- Foxit software told its customers that their account data got stolen by hackers.
- The passwords of the people could be hashed, but the company hasn’t clarified that crucial detail.
- Users will now have to reset their passwords to access their Foxit Software accounts again.
Foxit Software, the company behind the popular free PDF reader that is used by millions, has announced a security incident which spilled out the personal information of their customers. The company has sent notification emails to the compromised users, informing them of unauthorized access to some of its data systems. The company assumes that the hackers have stolen the registered user names, email addresses, company names, phone numbers, user account passwords, and even the IP addresses of the customers. The hackers targeted the “My Account” section of the website specifically, so this was a focused breach.
The steps that were taken by Foxit include the deactivation of the credentials that correspond to the compromised accounts and is now urging users to follow the provided link in order to reset their passwords. Moreover, the company has notified the law enforcement agencies of the data breach and has already hired an external infosec expert firm to help them with the investigation. What hasn’t been clarified however is whether the exposed passwords were hashed or not, as there is nothing on that in the notices that were circulated.
If the passwords were in plaintext form, then the hackers could use them in credential stuffing attacks on other platforms. That said, if you are using the Foxi password on other websites and online services, now is the time to change it universally, otherwise, you are risking an account takeover incident. Remember, using a password manager will help you generate and use unique, strong passwords without having to remember anything.

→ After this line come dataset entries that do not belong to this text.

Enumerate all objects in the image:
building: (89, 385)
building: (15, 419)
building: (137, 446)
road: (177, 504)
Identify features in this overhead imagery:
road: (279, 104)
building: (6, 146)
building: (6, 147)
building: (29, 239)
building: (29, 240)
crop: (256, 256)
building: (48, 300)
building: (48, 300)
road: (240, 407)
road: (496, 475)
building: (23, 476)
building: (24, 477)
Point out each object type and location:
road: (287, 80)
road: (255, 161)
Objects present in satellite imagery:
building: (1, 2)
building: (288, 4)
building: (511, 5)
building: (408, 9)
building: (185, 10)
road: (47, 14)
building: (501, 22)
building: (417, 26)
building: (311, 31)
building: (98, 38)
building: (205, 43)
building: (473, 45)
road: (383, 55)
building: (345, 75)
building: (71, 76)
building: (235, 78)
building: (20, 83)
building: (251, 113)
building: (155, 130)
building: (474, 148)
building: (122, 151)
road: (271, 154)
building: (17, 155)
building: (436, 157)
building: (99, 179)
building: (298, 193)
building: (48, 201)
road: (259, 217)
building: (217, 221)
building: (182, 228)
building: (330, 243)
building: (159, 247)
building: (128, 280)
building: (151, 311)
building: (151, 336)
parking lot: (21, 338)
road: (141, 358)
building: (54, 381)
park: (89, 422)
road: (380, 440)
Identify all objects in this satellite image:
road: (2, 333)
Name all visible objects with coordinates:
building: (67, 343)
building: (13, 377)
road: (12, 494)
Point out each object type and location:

Now, while the Foxit PDF Reader is free to download and use, and while the platform’s “My Account” is also a free membership service that helps users register their products and get access to support, we see that nothing comes without some kind of a cost. If your trust to them has been irreversibly damaged, you may pick up and use another free PDF reader. A good choice would be the open-source “Evince”, which can open e-book file types too. Moreover, if you’re using the Chrome browser, you already have a PDF reader installed on your system. The fewer tools you are using, the lower the risk you are running.